There are two key aspects of Fr. Berton's mission in Sierra Leone. The first is his relationship with traditional local cultures, and the second is his attempt to rescue child soldiers during the 11 years of civil war.

In 1989, the missionary's activities became the subject of discussion because, with prudence and fatherly care, he stood by the children he cared for even as they participated in traditional rituals in their villages. Some people then criticized him for compromising the Christian faith by allowing traditional beliefs and practices. Years later, everyone realized that he had used that opportunity to bring out the values at the root of those same practices and make them a tool for encountering Christ and for community growth.

In 1997, however, when the rebels entered the capital Freetown, the story of the child soldiers became a sad reality for the Sierra Leoneans and the international community. Fr. Berton had begun to approach military commanders asking them if he could ransom those children to take them to the rehabilitation center in Lakka, a risky and really difficult task. I remember one night, a child soldier nicknamed "Killer" approached me with a black plastic bag. He wanted to hand it over to Fr. Berton because that he was tired of dragging it around with him in the jungle where he lived. We took the bag to Fr. Bepi Berton and opened it: it contained a human skull. "Killer" had killed a person and kept the skull as a ritual spell. And now he was distressed. Fr. Berton spent the whole night with him praying and counseling him. This was Fr. Bepi. His love and dedication to the rehabilitation of more than three thousand child soldiers also reached the ears of the United Nations over time, which began inviting him to tell them what he was doing, even leading the then UN Secretary General, Kofi Annan, to visit the center in Lakka.

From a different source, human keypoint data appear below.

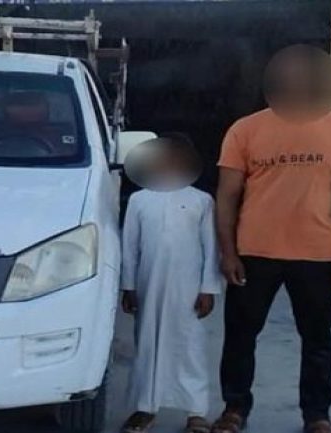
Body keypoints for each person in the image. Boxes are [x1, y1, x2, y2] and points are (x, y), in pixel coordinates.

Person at [212, 45, 331, 433]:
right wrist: (228, 253)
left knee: (317, 341)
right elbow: (226, 196)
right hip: (254, 252)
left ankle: (317, 416)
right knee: (240, 338)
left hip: (317, 255)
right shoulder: (245, 130)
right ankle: (234, 410)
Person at [120, 137, 224, 433]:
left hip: (187, 287)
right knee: (147, 344)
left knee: (189, 345)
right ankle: (145, 408)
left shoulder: (201, 200)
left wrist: (208, 289)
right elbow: (130, 246)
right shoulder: (140, 200)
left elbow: (211, 246)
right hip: (148, 284)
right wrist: (129, 285)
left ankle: (196, 412)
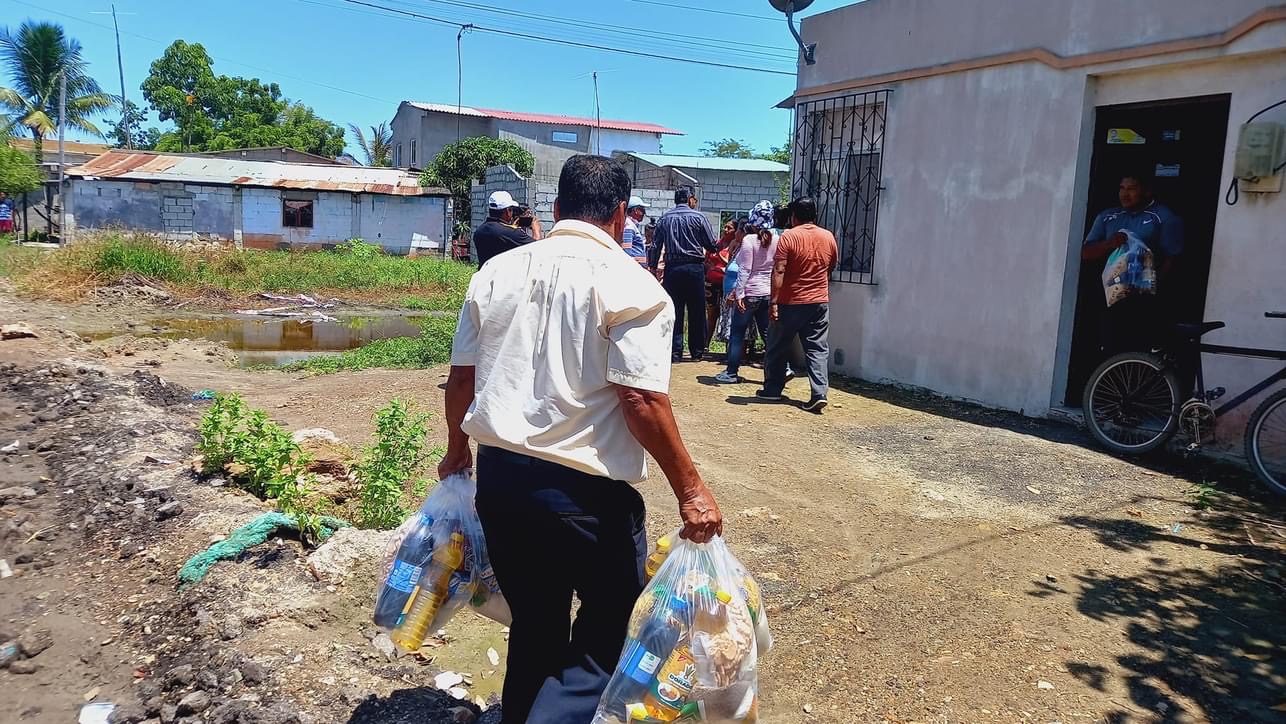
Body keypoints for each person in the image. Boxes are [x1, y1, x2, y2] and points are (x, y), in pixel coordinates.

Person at [439, 154, 723, 724]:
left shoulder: (494, 274)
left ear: (556, 207)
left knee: (535, 623)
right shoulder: (633, 285)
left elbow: (462, 379)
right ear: (621, 213)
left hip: (501, 483)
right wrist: (692, 491)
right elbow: (641, 400)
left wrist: (456, 450)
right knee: (603, 635)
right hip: (585, 500)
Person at [1082, 172, 1184, 354]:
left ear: (1147, 191)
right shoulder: (1108, 217)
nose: (1125, 194)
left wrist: (1153, 289)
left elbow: (1173, 258)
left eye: (1132, 189)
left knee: (1139, 349)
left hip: (1144, 298)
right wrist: (1108, 244)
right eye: (1122, 188)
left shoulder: (1163, 217)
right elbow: (1086, 253)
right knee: (1110, 347)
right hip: (1110, 296)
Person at [758, 197, 838, 412]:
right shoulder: (828, 236)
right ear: (814, 215)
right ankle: (819, 393)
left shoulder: (789, 236)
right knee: (817, 348)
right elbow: (831, 266)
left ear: (794, 217)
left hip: (790, 301)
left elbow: (779, 270)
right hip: (819, 301)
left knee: (777, 345)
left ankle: (772, 390)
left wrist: (774, 302)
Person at [650, 187, 717, 362]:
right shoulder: (699, 217)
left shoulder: (665, 218)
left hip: (672, 269)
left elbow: (655, 246)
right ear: (689, 199)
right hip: (695, 268)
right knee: (697, 310)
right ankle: (697, 352)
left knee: (675, 310)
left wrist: (652, 267)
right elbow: (711, 244)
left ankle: (675, 351)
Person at [716, 202, 778, 384]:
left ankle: (731, 372)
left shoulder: (749, 240)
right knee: (768, 334)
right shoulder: (777, 239)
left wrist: (739, 293)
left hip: (750, 293)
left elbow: (745, 270)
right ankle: (784, 367)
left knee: (737, 333)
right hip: (767, 293)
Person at [474, 191, 537, 268]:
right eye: (512, 209)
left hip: (485, 274)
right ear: (507, 211)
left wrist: (512, 227)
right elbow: (537, 248)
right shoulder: (511, 233)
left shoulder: (479, 231)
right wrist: (536, 227)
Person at [622, 196, 650, 268]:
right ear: (636, 210)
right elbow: (626, 251)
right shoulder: (629, 226)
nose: (644, 213)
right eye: (642, 210)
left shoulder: (632, 225)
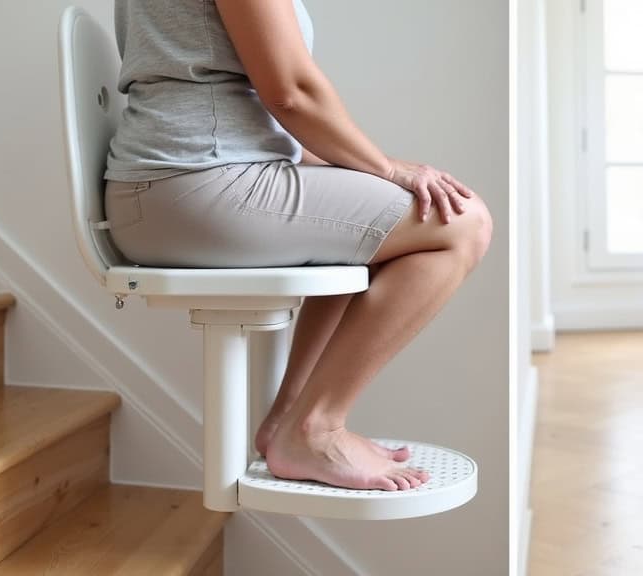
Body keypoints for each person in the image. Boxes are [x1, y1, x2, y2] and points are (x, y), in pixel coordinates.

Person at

In 2002, peace arrived in Sierra Leone and reconstruction began, while Fr. Berton returned to the work of "his" movement for the care of abandoned children in Christian families, also with the construction of schools and other initiatives that have involved, over the years, many friends and realities. I am thinking of AVSI, with Arturo Alberti, Alberto Piatti and Gianpaolo Silvestri, Franco Nembrini and his family, Attilio Rimoldi, the friends and parents of the school "La Traccia" in Calcinate, near Bergamo, Carlo Fedrizzi and friends from Trentino, Cesena and Reggio Emilia. And all those who made the sacrifice to stay and live in Sierra Leone to carry on Fr. Berton's projects such as Gabriella Bigi, Viviana Magoni and many others.

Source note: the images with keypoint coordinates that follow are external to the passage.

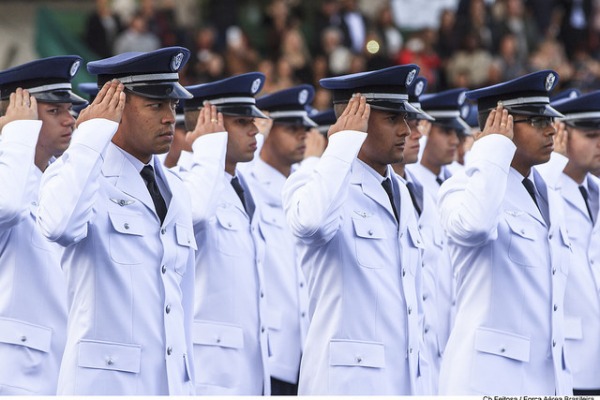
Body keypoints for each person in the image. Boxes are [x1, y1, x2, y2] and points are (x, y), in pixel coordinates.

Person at [36, 47, 197, 395]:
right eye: (156, 105)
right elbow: (58, 226)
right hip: (105, 385)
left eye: (172, 104)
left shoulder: (175, 188)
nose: (171, 117)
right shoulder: (78, 173)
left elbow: (181, 302)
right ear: (116, 105)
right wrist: (91, 136)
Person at [282, 64, 430, 395]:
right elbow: (310, 223)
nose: (406, 129)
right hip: (349, 384)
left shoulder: (401, 190)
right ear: (356, 120)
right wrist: (341, 144)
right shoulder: (314, 179)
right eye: (393, 119)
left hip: (403, 380)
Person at [437, 70, 573, 395]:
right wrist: (491, 151)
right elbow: (474, 226)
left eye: (550, 120)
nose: (552, 129)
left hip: (545, 378)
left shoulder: (548, 193)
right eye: (538, 121)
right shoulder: (462, 186)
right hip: (489, 378)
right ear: (503, 126)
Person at [0, 55, 86, 395]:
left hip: (60, 371)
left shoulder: (57, 179)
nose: (70, 120)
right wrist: (16, 134)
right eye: (54, 112)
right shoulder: (8, 178)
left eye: (70, 109)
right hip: (14, 375)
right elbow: (7, 205)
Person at [182, 72, 271, 395]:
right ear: (211, 123)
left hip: (248, 367)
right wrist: (206, 149)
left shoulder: (243, 185)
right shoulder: (182, 182)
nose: (254, 129)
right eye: (241, 122)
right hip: (209, 368)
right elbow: (195, 214)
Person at [245, 84, 316, 395]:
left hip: (310, 348)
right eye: (291, 128)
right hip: (272, 349)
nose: (302, 136)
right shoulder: (248, 180)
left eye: (304, 129)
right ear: (267, 129)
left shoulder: (308, 183)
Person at [392, 76, 451, 395]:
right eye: (402, 121)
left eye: (417, 123)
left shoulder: (422, 191)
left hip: (435, 355)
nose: (412, 133)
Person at [540, 91, 600, 395]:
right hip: (567, 359)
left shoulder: (595, 190)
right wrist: (554, 162)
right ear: (561, 134)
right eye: (590, 134)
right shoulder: (544, 190)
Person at [406, 87, 470, 201]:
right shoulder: (410, 183)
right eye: (446, 132)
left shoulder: (457, 176)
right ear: (424, 130)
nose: (455, 141)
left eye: (456, 133)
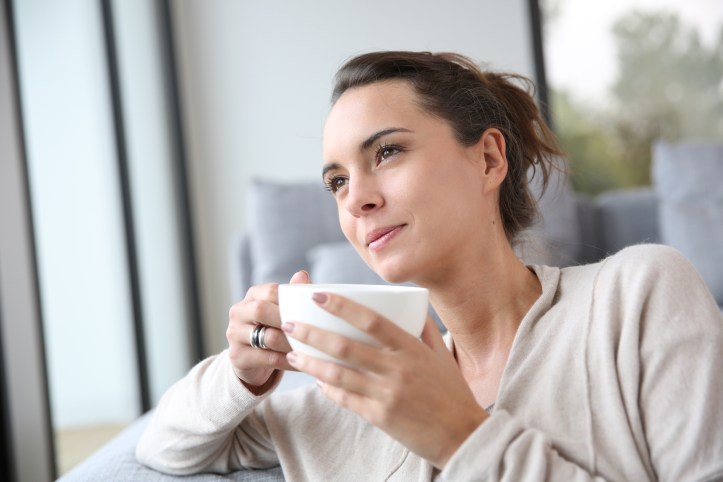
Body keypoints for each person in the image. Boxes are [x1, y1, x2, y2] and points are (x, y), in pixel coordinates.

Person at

Once, during an interview about the Family House Movement, Fr. Berton explained the birth of each work or project with the example of someone who on a trip eats a mango and throws the seed inside it on the ground, not paying attention. Returning to the same place five years later he finds a large mango tree that is producing fruit that so many others can eat. This is the FHM, a seed that has become a big tree today, a place of hope for many.